Considering that Portugal is, according to OECD, the 4th country in the world with the highest prevalence of Dementia, the ReMIND model for building a Dementia-Friendly Community (DFC) was chosen to be piloted in one entire municipality, the Municipality of Cuba (a small rural village, inland, in the South Alentejo Region, with ±4800 inhabitants). The DFC concept and the whole Remind model were explored having in consideration the characteristics and sociodemographic aspects of the community, and its current institutional context, relying on the fact that such characteristics would represent many other aged and affected communities in the region and in the country.
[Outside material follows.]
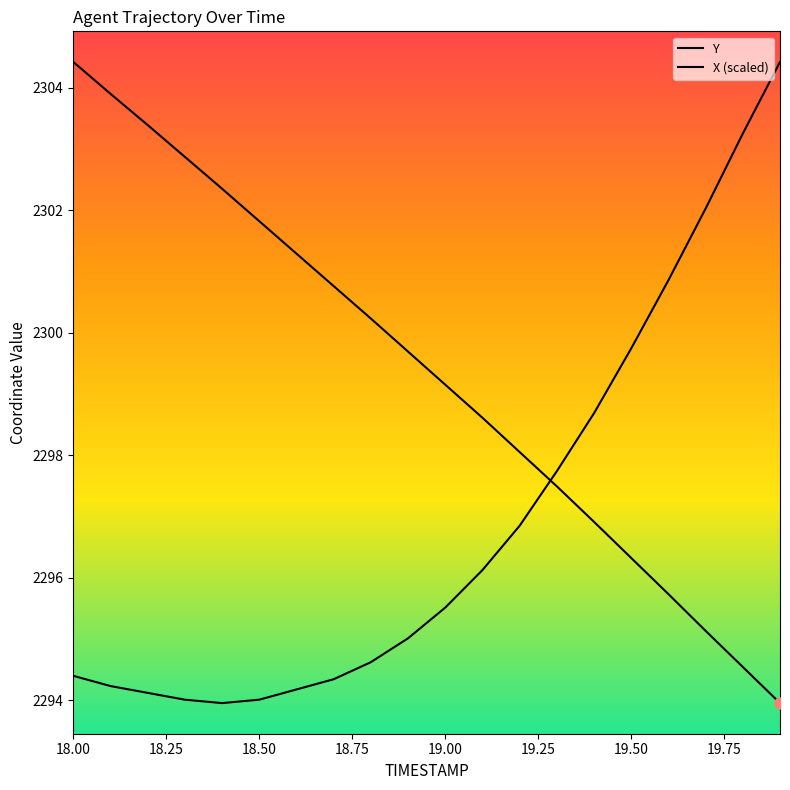

How many lines are shown in the chart?

2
The starting point for the development of a DFC in the Municipality of Cuba was the implementation of several active measures aiming, first of all, the engagement of the key stakeholders (meetings, project presentations, involvement and testimonials from affected people), and later the formal constitution of a Local Network. This Local Network, being the core of the DFC, aims to establish a community-based and proximity institutional “ecosystem”, through effective collaboration (articulation of efforts and sharing of skills and knowledge), and the provision of resources (material, human, technical or other), capable of supporting, empowering and offering effective responses, making these accessible and available to people with dementia and, particularly, to their informal caregivers.

Supported by this local network of public and private entities and representatives of civil society, an inclusive and friendly community is then created, competent to embrace a proposal for innovation and social transformation, and qualified to support the inclusion and improvement of the quality of life of people with dementia and their caregivers.